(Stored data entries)
——

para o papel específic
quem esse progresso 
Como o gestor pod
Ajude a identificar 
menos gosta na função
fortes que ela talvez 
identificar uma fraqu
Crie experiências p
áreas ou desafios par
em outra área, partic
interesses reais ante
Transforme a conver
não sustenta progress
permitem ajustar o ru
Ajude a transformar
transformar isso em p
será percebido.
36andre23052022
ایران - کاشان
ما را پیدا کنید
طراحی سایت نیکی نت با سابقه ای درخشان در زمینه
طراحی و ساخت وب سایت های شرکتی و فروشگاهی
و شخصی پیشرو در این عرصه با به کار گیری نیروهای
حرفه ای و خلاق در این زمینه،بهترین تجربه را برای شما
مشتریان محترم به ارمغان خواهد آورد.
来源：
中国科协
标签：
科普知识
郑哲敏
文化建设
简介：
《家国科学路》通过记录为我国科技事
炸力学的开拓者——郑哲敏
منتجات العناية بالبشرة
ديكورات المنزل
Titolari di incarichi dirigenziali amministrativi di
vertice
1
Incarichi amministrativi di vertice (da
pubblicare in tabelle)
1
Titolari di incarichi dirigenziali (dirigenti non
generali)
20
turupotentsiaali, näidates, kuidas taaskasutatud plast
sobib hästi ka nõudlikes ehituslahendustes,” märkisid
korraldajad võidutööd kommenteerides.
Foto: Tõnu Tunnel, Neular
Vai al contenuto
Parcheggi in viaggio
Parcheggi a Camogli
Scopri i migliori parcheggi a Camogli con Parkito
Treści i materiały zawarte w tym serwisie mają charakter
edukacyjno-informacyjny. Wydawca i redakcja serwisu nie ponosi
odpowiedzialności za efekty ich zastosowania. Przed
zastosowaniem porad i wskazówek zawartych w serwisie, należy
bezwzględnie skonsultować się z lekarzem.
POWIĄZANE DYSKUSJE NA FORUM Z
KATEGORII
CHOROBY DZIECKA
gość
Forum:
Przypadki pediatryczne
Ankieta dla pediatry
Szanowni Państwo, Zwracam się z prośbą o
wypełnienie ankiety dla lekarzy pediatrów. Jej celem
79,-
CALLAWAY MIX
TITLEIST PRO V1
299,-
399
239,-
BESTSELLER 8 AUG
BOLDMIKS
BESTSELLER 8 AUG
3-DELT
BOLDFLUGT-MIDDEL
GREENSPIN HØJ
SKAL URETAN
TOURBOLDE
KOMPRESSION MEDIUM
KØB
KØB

——

• Requirement: Which lines hold the word "identificar"? Copy each of them from the records.

• Answer to this exercise:
Ajude a identificar 
identificar uma fraqu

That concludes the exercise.